5.2  What is the relationship between paging and swapping on a demand-paged virtual-memory system? Explain whether it is desirable to provide both mechanisms in the same system. Can you suggest an alternative to providing both mechanisms?

5.3  What three policies characterize paging systems? Which of these policies usually has no effect on the performance of a paging system?

5.4  Describe a disadvantage of the scheme used for the management of swap space that holds the dynamic per-process segments. Hint : Consider what happens when a process on a heavily paging system expands in many small increments.

5.5  What is copy-on-write ? In most UNIX applications, the fork system call is followed almost immediately by an exec system call. Why does this behavior make it particularly attractive to use copy-on-write in implementing fork?

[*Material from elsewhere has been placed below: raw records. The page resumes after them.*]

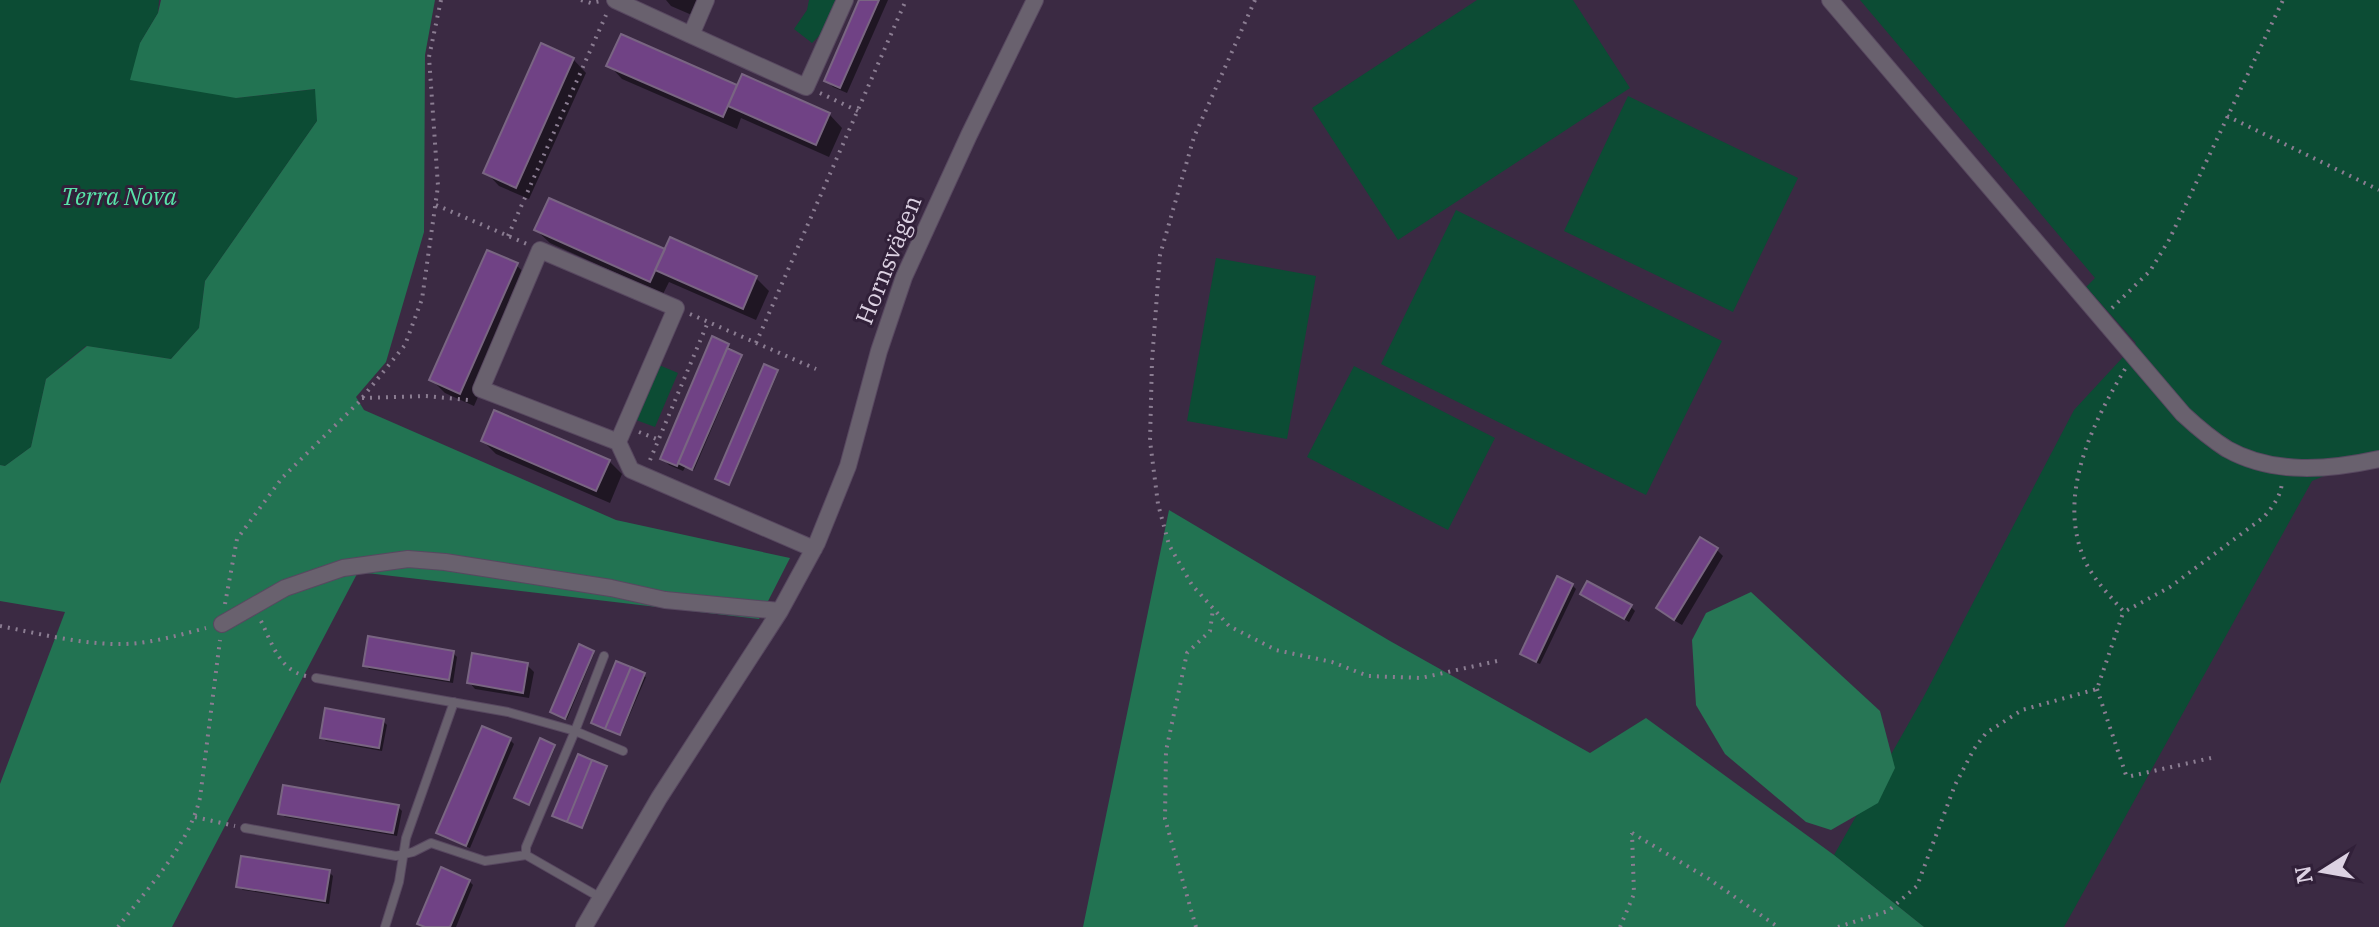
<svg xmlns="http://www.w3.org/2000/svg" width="2379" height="927" font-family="'IBM Plex Serif',serif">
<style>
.green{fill:#0c4c34}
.forest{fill:#227352}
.water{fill:#277655}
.shadow{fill:#0007}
.building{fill:#704285;stroke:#796582;stroke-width:2}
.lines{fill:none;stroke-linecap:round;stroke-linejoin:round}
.lane-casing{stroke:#584860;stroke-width:10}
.street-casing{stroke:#584860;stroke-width:18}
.path{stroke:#8b7d92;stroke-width:4;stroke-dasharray:2 6;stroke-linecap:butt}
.lane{stroke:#69616e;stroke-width:8}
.street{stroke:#69616e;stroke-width:16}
.labels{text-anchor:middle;stroke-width:6;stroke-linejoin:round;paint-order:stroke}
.park-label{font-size:24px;font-style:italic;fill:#58e3a9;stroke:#312039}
.street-label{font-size:24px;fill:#dcd1e2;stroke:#312039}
</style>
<rect width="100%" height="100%" fill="#3b2a43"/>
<!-- green -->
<path class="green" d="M 0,0 L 159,0 L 158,13 L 140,43 L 236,98 L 316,89 L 317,121 L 205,281 L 199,328 L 171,359 L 86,346 L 46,379 L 31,447 L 5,466 L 0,465 Z
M 809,0 L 835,0 L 835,4 L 825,30 L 812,43 L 794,29 L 807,10 Z
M 1477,0 L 1573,0 L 1630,88 L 1398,240 L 1312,108 Z
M 1860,0 L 2379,0 L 2379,453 L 2312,481 L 2064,927 L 1924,927 L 1834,855 L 1923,698 L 2074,410 L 2136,343 L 2086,287 L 2095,278 Z
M 1628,96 L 1798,178 L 1733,312 L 1564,231 Z
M 1456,210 L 1722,341 L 1646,495 L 1381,364 Z
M 1216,258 L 1316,276 L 1287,439 L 1187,421 Z
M 659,365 L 678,373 L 655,427 L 636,420 Z
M 1354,366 L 1495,438 L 1448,530 L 1307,457 Z"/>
<!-- forest -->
<path class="forest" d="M 161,0 L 435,0 L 425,55 L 424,232 L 386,362 L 356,397 L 364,410 L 616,520 L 790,558 L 759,619 L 358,572 L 172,927 L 0,927 L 0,784 L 65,612 L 0,601 L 0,465 L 5,466 L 31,447 L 46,379 L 87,346 L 171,359 L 199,328 L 205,281 L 317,121 L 315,89 L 236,98 L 130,80 L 140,43 L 158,13 Z
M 1169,510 L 1390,641 L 1590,753 L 1646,718 L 1834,855 L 1924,927 L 1083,927 Z"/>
<!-- water -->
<path class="water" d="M 1751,592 L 1880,711 L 1895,768 L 1878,803 L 1831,830 L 1806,822 L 1725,754 L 1696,705 L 1692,640 L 1706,613 Z"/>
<!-- shadow -->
<path class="shadow" d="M 666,0 L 709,0 L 701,19 L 671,6 Z
M 861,0 L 888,0 L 847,93 L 833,87 L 826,80 Z
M 622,36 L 738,87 L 829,114 L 842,128 L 829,157 L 741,118 L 737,129 L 622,79 L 609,65 Z
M 573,59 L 586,73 L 529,199 L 499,186 L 486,172 Z
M 536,230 L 666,252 L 756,278 L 769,291 L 756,320 L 669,282 L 663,294 L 550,243 Z
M 516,265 L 530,278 L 474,406 L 445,393 L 432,380 Z
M 728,346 L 742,358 L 694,470 L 686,466 L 683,471 L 669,465 L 662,458 Z
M 776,372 L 778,373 L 730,485 L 718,480 Z
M 483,441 L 609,461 L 622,474 L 610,503 L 496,454 Z
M 1717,550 L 1723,556 L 1682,625 L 1665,615 L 1659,608 Z
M 1572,585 L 1576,589 L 1540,664 L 1526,658 L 1522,654 Z
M 1582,594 L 1631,607 L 1635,611 L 1629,622 Z
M 593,652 L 594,654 L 567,719 L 554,713 Z
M 453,653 L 457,657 L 453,683 L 369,669 L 365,665 Z
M 617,664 L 646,677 L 621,735 L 594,724 Z
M 527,665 L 534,672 L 529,698 L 475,689 L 469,682 Z
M 383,721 L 387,725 L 382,751 L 326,741 L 322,737 Z
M 510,740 L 514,744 L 470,848 L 443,837 L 439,833 Z
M 553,746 L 555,748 L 530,805 L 518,799 Z
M 606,768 L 607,769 L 583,828 L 556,817 Z
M 398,807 L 402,811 L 397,836 L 285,817 L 281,813 Z
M 329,872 L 333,876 L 329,904 L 243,890 L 239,886 Z
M 469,881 L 473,885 L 456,927 L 424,927 L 420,923 Z"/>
<!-- building -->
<path class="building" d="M 859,0 L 879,0 L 840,88 L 824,81 Z
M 621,34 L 737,85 L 723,117 L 606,66 Z
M 541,43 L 574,58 L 516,188 L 483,173 Z
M 742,74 L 830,113 L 816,145 L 728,106 Z
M 549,198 L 665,249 L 650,282 L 534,230 Z
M 670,237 L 757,276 L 743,309 L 655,270 Z
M 487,250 L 518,263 L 460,394 L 429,380 Z
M 712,336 L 729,344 L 677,466 L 660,459 Z
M 727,348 L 742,355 L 692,470 L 678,463 Z
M 764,364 L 778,370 L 729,485 L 715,479 Z
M 494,410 L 610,460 L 596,491 L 481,441 Z
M 1700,537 L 1718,548 L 1674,620 L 1656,608 Z
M 1557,576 L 1573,584 L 1536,662 L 1520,654 Z
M 1587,581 L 1632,605 L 1624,619 L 1580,594 Z
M 368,636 L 454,651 L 449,680 L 363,666 Z
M 579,644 L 594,651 L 565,719 L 550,712 Z
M 472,653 L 528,663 L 523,693 L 467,683 Z
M 616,661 L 631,667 L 605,729 L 591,723 Z
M 631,667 L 645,673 L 620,735 L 605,729 Z
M 325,708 L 384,719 L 379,748 L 320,738 Z
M 482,726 L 511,738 L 466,846 L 436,833 Z
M 540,738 L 555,745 L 529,805 L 514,798 Z
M 578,754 L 592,760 L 567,822 L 552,816 Z
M 592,760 L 607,766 L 582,828 L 567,822 Z
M 283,785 L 399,805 L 393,833 L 278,814 Z
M 241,856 L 330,870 L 325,901 L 236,887 Z
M 441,867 L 470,880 L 450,927 L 425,927 L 417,924 Z"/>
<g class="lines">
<defs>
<path id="lane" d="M 316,678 L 508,712 L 575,731 L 623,751
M 245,828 L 396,856 L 413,852 L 431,843 L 485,861 L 526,855
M 601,898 L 526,855 L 526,847 L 575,731 L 604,656
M 385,927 L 399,882 L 406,838 L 454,702"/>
<path id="street" d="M 615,0 L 691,35
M 706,0 L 691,35 L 806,87 L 845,0
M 1830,0 L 2183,414 C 2197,427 2211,439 2227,449 C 2273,475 2329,470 2379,459
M 618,442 L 481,389 L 540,250 L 676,308 L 618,442 L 631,470 L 814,549
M 222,624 L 285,588 L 343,568 L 408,559 L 445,562 L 611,588 L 665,600 L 780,611
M 584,927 L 659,798 L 780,611 L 817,543 L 848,466 L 879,351 L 904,277 L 969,135 L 1035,0"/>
</defs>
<!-- lane casing -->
<use href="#lane" class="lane-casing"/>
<!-- street casing -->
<use href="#street" class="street-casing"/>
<!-- path -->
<path class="path" d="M 581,0 L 591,3 L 601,1
M 1255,0 L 1194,137 L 1160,255 L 1152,361 L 1150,441 L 1158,504 L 1169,545 L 1192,585 L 1229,626 L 1276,650 L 1332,662 L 1368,676 L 1421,678 L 1497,661
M 820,93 L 858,111
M 2227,116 L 2379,190
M 436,205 L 527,244
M 508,236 L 606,15
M 2112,308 L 2150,271 L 2169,240 L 2283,0
M 690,314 L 816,369
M 756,343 L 906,0
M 2125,369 C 2092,424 2055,498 2086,563 C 2095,581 2110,596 2124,612 L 2170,587 L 2264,517 C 2273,506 2281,496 2282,482
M 362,398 L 426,396 L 468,400
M 639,432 L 659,440
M 650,460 L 708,322
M 225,604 L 237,539 L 282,478 L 358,403 L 405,345 L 422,299 L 438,186 L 429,57 L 441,0
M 261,621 C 272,643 279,670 306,676
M 0,626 C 41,634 83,645 125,644 C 153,643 179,635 206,628
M 2097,689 L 2126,775 L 2131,776 L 2211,758
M 195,817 L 235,826
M 1632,833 L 1709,879 L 1778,927
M 118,927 C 148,887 188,847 200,798 L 220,640
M 1196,927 L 1165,819 L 1166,751 L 1187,653 L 1210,631 L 1213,609
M 1620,927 L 1634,894 L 1632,833
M 1838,927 L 1888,911 L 1917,886 L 1955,785 L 1974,749 L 1986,733 L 2022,710 L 2097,689 L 2123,613"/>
<!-- lane -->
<use href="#lane" class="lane"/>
<!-- street -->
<use href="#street" class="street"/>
</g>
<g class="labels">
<!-- park labels -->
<g class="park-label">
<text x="119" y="205">Terra Nova</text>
</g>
<!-- street labels -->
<g class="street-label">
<text transform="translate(889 260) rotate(-68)" y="8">Hornsvägen</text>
</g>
</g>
<!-- north arrow -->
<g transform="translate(2323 871) rotate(259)" stroke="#312039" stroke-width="6" paint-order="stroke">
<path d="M0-6L14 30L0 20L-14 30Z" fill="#dcd1e2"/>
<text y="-12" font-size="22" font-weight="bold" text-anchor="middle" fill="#dcd1e2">N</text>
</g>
</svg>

5.6  Explain why the vfork system call will always be more efficient than a clever implementation of the fork system call.

5.7  When a process exits, all its pages may not be placed immediately on the memory free list. Explain this behavior.

5.8  What is clustering? Where is it used in the virtual-memory system?

5.9  What purpose does the pageout-daemon process serve in the virtual-memory system? What facility is used by the pageout daemon that is not available to a normal user process?

5.10  Why is the sticky bit no longer useful in 4.4BSD?

5.11  Give two reasons for swapping to be initiated.

*5.12  The 4.3BSD virtual-memory system had a text cache that retained the identity of text pages from one execution of a program to the next. How does the object cache in 4.4BSD improve on the performance of the 4.3BSD text cache?

*5.13  Postulate a scenario under which the HP300 kernel would deadlock if it were to allocate kernel page-table pages dynamically.